Without another word, I headed for the exit. I deliberately kept my pace steady, my eyes fixed on the dim red glow of the door in the distance. The prisoners hooted and shouted as I advanced, but I ignored them. My heart thrummed in my chest, my muscles taut and poised for violence. No matter how many times I chanted the refrain in my head—they can’t hurt you, they can’t hurt you—my body refused to listen. I was poised on the precipice of fight or flight, desperate to escape this cage and its cargo of malice.
I’d almost reached the exit when something hit the side of my head. I stagg
ered and leaned against the wall to steady myself. A half-eaten apple rolled away beneath my foot. Actually, I almost tripped on it. The blow hadn’t been that hard, but it had been completely unexpected—only shock kept me from crying out. They wouldn’t have heard me anyway, because the second the apple connected, the hyenas erupted into howls of laughter, jeers, threats, and taunts.
My control broke.
I bolted for freedom, their shouts echoing off the walls and chasing me onward. I stumbled over my own feet in my haste, smashing my wrist on the ground as I landed. I didn’t even stop. In a single motion I pushed myself to my feet and shot for the door.

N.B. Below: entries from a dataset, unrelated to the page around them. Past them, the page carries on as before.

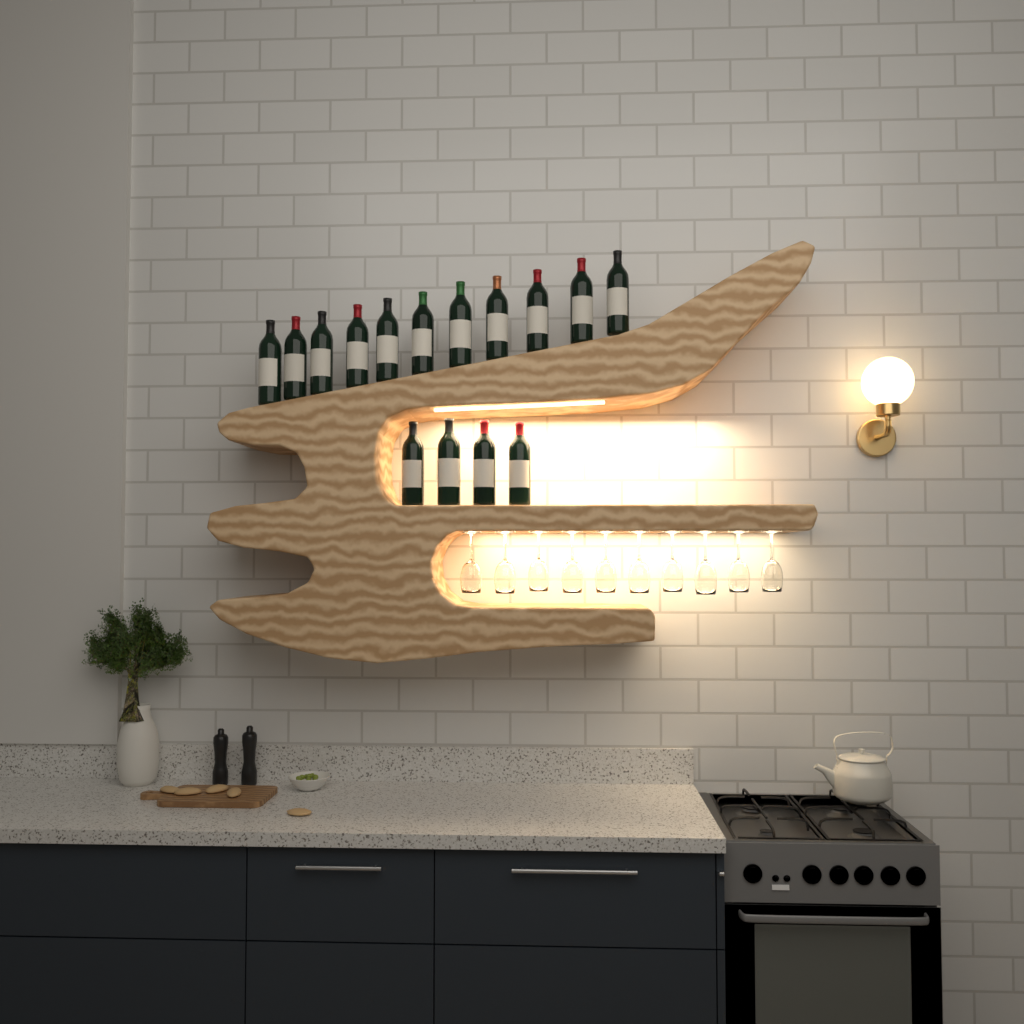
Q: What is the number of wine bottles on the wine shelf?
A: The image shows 15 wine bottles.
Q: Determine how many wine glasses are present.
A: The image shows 10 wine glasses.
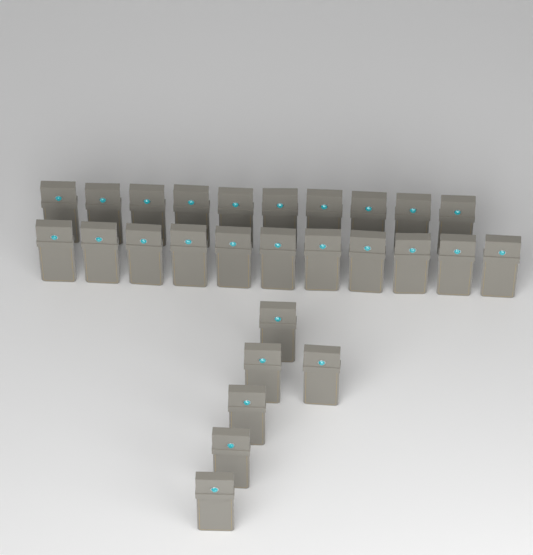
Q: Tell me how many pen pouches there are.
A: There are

My fingers trembled so badly it took two tries to scan my thumb and three to enter my code. Then I did a retinal scan and a voiceprint and entered my secondary code. The voiceprint took the longest, because with the prisoners shouting in the background, Sanctuary had trouble picking me out of the mix. At long last the door slid open, and I almost fell through it in relief.
“Hey!” shouted someone behind me.
Every other voice had gone silent.
I hesitated halfway through the door for a moment and then, against my better judgment, turned into the darkness.
I barely made out Hu’s form twisted in his cell, his face pressed against the bars. “Come visit us again sometime,” he called.
I drew a steadying breath, salvaging what remained of my dignity. “I’m not a big fan of how you treat your guests.”
“See you soon,” he replied, his voice losing its mocking intonation, making the three simple words a threat.
The laughter rose again, and I fled.
* * *
I detoured to the medical bay before I went home, knowing I couldn’t let Dad see me smeared with fruit, my hair disheveled and my wrist throbbing. He was probably asleep, but if anyone found out I’d been in the prison, my job would hang in the balance. And even if the crew was willing to lie for me, I couldn’t face the derision in their expressions. I liked Sanctuary’s guards, and I thought they liked me, but every now and then I caught their rolled eyes, their annoyance when I raced to find the solution to a problem before they did. They never seemed to understand that I wasn’t trying to show them up. I just had that much more to prove.